Donnerstag, 10. November 2016

Zurück auf dem Boden



Die letzten zehn Tage war ich zu überhaupt nichts gekommen, was Lauf- oder Radtraining angeht. Der Terminkalender war randvoll, auch an Wochenenden. Dazu kam: Ich merkte auch die mich jährlich befallende Herbst- bzw. Wintermüdigkeit, daraus resultierend eine gewisse Unlust und auch eine leichte Erkältung.

Schon nach einem Kilometer schnaufte ich mehr als gewohnt
Kurzum, mein Körper sagte mir mit leichter Verspätung, aber dafür umso eindringlicher einige Wochen nach dem Marathon: Mach mal Pause, aber richtig!

Heute aber, nach fast eineinhalb Wochen ganz ohne jede sportliche Betätigung, juckte es wieder. Ich nutzte die Mittagspause, um auf bestens bekannten Wegen so an die zehn Kilometer zu laufen. Dabei hatte ich mir zwar ohnehin vorgenommen, es ganz locker angehen zu lassen, aber bereits der erste Kilometer hoch zur Hermannstraße lehrte mich anhand der Pulswerte, dass es zu mehr eh nicht reichen würde.

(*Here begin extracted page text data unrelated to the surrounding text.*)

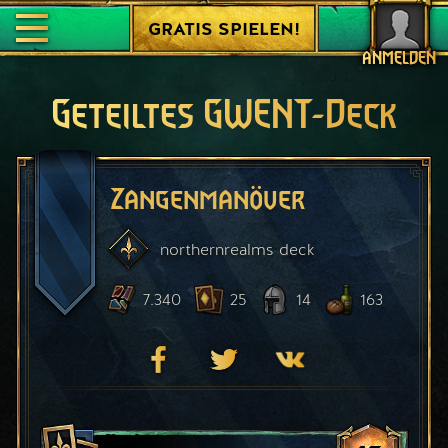
GRATIS SPIELEN!
ANMELDEN
Geteiltes GWENT-Deck
Zangenmanöver
northernrealms
deck
7.340
25
14
163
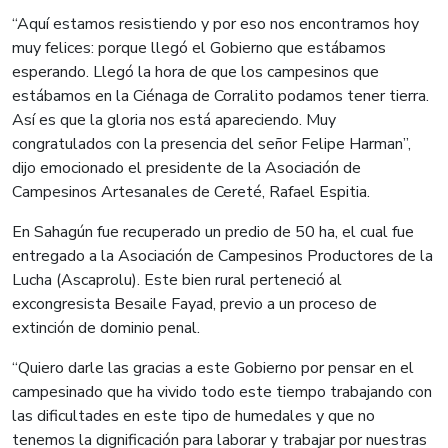
“Aquí estamos resistiendo y por eso nos encontramos hoy
muy felices: porque llegó el Gobierno que estábamos
esperando. Llegó la hora de que los campesinos que
estábamos en la Ciénaga de Corralito podamos tener tierra.
Así es que la gloria nos está apareciendo. Muy
congratulados con la presencia del señor Felipe Harman”,
dijo emocionado el presidente de la Asociación de
Campesinos Artesanales de Cereté, Rafael Espitia.
En Sahagún fue recuperado un predio de 50 ha, el cual fue
entregado a la Asociación de Campesinos Productores de la
Lucha (Ascaprolu). Este bien rural perteneció al
excongresista Besaile Fayad, previo a un proceso de
extinción de dominio penal.
“Quiero darle las gracias a este Gobierno por pensar en el
campesinado que ha vivido todo este tiempo trabajando con
las dificultades en este tipo de humedales y que no
tenemos la dignificación para laborar y trabajar por nuestras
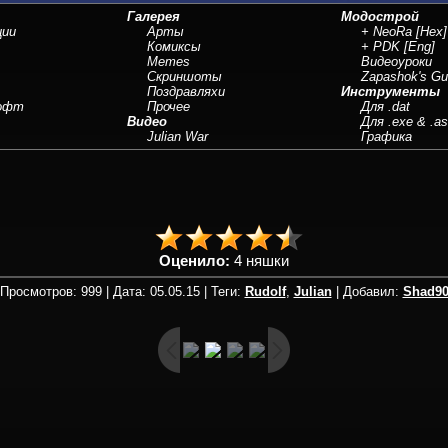
Галерея
Модострой
ции
Арты
+ NeoRa
[Hex]
Комиксы
+ PDK
[Eng]
Memes
Видеоуроки
Скриншоты
Zapashok's Gu
Поздравляхи
Инструменты
Софт
Прочее
Для .dat
Видео
Для .exe & .a
Julian War
Графика
Оценило:
4 няшки
Просмотров: 999 | Дата: 05.05.15 | Теги:
Rudolf
,
Julian
| Добавил:
Shad9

Seit dem Marathon in Chicago, wo ich einen für mich bis dahin unerreichten VO²-Max von 59 hatte, war dieser Indexwert für die Laufform bei meinem letzten Lauf vor 11 Tagen bereits wieder auf 56 gesunken. Zum Vergleich: Mit 59 ist die prognostizierte Zeit für einen Zehn-Kilometer-Lauf so um die 36 Minuten, mit 56 ca. 38 Minuten.

Kurz vorm CFK nach dem längsten Anstieg des Laufs
Aber selbst bei den 56 würde es heute nicht bleiben, das merkte ich bereits nach ungefähr der Hälfte des heutigen Laufes. Schon das leichteste Anziehen des Tempos ließ meinen Puls aus der aeroben Zone schießen.

So begnügte ich mich mit "casual jogging" und trabte mehr oder weniger gemütlich meine Runde über den Beckerwald, den Holzlagerplatz, das CFK, das Krockenwaldbachtal und zurück.

51 - so lautet mein VO²-Max aktuell - Prognose für einen Zehn-Kilometer-Lauf so um die 41 Minuten...

Das nennt man dann wohl Formloch - vor Beginn der Marathonvorbereitung war er zwar noch drunter bei 49, aber dass meine Laufform innergalb von vier Wochen so in sich zusammenfallen würde, hätte ich dann doch nicht gedacht. Aber die Erkältung, die ich seit ca. zwei Wochen mit mir rumschleppe, ist daran sicher nicht ganz unschuldig.

Ich bin da relativ optimistisch, dass sich das mit zunehmendem Training wieder bessert. Es fängt auch schon wieder an zu jucken!